As before, we can use the astParent
to move up the AST. Moving up another level in the AST hierarchy gives us a block; not very helpful:
joern> cpg.call.argument.code("stderr").astParent.astParent.toList
res5: List[AstNode] = List(
Block(
id -> 1000116L,
argumentIndex -> 2,
argumentName -> None,
code -> "",
columnNumber -> Some(value = 46),
lineNumber -> Some(value = 6),
order -> 2,
typeFullName -> "void"
)
)
Another layer up gives us an if statement, much better:
joern> cpg.call.argument.code("stderr").astParent.astParent.astParent.toList
res6: List[AstNode] = List(
ControlStructure(
id -> 1000104L,
argumentIndex -> 1,
argumentName -> None,
code -> "if (argc > 1 && strcmp(argv[1], \"42\") == 0)",
columnNumber -> Some(value = 2),
controlStructureType -> "IF",
lineNumber -> Some(value = 6),
order -> 1,
parserTypeName -> "IfStatement"
)
)
The CODE
property of the CONTROL_STRUCTURE
node you just found proves the second part of our problem statement correct, the call that writes to STDERR is conditional on argc
and argv
. Hence, the whole problem statement is correct.
Closing the Project #
Now that we’ve finished the analysis, let us close the project, which also unloads the Code Property Graph from memory.
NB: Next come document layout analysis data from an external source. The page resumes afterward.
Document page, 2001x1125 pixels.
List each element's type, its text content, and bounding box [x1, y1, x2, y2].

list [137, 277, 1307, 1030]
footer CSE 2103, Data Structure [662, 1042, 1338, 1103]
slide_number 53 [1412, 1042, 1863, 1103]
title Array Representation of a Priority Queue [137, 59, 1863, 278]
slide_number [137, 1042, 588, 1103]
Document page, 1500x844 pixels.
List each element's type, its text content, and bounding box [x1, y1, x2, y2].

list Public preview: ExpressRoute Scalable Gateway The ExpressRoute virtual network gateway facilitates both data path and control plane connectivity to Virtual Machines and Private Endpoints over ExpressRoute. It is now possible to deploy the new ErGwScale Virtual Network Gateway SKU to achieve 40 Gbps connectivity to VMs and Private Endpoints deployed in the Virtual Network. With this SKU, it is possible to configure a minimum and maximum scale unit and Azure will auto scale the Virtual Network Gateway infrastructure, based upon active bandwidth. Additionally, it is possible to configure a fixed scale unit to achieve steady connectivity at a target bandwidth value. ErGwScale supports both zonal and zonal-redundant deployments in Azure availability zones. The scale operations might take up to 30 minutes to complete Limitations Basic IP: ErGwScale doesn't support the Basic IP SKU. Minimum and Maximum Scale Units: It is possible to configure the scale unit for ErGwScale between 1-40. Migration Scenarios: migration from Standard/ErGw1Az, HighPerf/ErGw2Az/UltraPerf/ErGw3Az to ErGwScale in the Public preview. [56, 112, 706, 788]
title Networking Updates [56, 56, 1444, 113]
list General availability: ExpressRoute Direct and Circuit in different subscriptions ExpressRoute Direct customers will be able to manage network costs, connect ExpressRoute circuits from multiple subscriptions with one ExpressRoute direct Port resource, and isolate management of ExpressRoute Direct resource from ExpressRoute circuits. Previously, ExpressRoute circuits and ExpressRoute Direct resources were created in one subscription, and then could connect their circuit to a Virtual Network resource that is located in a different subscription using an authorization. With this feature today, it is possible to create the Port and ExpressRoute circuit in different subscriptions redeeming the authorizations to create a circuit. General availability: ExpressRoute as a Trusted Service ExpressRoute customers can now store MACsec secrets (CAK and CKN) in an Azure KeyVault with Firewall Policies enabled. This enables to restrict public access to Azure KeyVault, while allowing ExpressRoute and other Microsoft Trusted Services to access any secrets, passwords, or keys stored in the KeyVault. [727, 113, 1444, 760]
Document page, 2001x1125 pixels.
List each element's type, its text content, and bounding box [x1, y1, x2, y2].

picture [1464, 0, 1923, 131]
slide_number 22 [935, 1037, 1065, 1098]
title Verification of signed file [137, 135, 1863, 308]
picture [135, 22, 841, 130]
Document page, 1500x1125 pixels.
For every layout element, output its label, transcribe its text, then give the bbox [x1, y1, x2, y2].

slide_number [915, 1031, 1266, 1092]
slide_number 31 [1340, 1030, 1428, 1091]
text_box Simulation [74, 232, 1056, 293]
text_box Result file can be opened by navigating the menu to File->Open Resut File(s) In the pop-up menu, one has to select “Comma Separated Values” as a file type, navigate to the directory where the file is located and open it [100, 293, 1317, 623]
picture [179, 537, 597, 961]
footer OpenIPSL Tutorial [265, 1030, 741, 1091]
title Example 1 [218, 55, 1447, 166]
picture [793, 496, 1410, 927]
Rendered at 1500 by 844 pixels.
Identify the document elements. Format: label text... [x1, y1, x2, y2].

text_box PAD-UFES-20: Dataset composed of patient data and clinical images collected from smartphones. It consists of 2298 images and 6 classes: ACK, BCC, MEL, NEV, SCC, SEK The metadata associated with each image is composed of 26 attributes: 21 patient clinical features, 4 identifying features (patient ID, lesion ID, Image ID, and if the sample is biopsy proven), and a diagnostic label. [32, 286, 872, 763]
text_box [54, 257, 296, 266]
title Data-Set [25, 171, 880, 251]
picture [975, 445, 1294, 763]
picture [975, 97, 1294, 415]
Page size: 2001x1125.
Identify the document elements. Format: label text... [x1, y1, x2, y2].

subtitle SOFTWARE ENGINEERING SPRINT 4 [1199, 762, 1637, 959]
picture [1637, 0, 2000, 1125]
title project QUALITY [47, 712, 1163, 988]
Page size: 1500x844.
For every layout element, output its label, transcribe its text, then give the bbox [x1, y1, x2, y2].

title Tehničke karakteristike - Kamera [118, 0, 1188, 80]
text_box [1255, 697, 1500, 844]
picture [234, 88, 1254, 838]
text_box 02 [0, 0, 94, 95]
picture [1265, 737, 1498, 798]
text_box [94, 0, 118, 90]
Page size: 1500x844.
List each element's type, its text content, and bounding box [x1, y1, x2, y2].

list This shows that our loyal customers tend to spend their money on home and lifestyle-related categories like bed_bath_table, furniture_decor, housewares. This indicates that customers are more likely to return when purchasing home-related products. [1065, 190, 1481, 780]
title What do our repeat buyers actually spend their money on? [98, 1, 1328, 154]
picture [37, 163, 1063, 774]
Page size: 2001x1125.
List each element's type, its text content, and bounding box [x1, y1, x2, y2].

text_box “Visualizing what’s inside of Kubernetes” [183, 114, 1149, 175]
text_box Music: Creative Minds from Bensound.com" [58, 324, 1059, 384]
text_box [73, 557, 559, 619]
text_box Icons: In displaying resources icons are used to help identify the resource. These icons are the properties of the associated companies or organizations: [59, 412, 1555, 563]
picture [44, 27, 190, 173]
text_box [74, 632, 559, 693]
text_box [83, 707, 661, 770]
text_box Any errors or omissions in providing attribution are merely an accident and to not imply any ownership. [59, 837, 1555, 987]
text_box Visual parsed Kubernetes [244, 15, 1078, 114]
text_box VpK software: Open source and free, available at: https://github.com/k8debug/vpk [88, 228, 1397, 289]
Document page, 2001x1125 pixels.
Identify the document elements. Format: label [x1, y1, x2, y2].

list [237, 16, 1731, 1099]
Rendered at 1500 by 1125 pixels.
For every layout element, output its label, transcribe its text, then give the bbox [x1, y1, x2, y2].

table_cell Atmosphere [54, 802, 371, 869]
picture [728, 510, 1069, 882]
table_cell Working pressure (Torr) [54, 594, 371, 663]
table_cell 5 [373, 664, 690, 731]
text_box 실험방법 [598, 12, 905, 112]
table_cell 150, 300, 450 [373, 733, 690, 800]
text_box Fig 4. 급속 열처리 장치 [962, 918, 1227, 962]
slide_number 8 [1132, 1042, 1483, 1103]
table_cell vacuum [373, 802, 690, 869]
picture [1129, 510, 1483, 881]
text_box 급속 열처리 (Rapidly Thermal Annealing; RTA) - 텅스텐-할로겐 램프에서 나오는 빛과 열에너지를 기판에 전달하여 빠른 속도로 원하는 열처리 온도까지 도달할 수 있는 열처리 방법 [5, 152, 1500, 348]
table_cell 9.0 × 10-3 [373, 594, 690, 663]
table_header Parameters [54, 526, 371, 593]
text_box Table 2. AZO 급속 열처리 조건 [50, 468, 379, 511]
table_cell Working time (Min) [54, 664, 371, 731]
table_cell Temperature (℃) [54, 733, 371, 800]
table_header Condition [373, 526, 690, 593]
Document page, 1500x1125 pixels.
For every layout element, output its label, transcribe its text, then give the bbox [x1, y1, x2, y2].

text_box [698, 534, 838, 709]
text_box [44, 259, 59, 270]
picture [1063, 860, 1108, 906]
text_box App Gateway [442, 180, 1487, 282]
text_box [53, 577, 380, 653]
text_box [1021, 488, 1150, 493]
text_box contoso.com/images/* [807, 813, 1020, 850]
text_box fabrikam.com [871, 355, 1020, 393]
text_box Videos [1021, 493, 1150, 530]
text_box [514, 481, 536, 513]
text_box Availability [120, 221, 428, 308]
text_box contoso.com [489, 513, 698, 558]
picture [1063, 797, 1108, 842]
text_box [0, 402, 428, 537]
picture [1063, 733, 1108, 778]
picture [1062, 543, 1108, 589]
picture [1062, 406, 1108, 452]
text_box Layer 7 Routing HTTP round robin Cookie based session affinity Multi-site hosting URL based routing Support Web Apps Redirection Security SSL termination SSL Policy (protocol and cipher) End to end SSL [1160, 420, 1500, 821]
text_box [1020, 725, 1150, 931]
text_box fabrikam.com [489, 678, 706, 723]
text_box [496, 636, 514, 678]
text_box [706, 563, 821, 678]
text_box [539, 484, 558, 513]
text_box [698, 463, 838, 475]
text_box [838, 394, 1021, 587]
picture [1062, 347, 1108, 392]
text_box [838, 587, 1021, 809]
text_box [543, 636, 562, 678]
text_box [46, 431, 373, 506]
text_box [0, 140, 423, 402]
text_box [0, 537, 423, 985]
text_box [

You do not have to worry about losing any data, because it will remain on disk in the x42-c
project you created earlier with importCode
. Close the project using the aptly-named close
:
joern> close
2020-05-08 01:13:01.752 WARN clearing 105 references - this may take some time
2020-05-08 01:13:01.756 WARN cleared all clearable references
res7: Option[io.shiftleft.console.workspacehandling.Project] = Some(
Project(
ProjectFile("/home/user/x42/c", "x42-c"),
/home/user/.shiftleft/joern/workspace/x42-c,
None
)
)
As a final step, exit Joern:
joern> :exit
Congratulations, you have successfully queried your first Code Property Graph using Joern and its query language. More examples can be found on the query-database website (also see Joern Scan).
In subsequent articles, you will learn the more advanced features of Joern and also how to use it to find your first real-world vulnerability.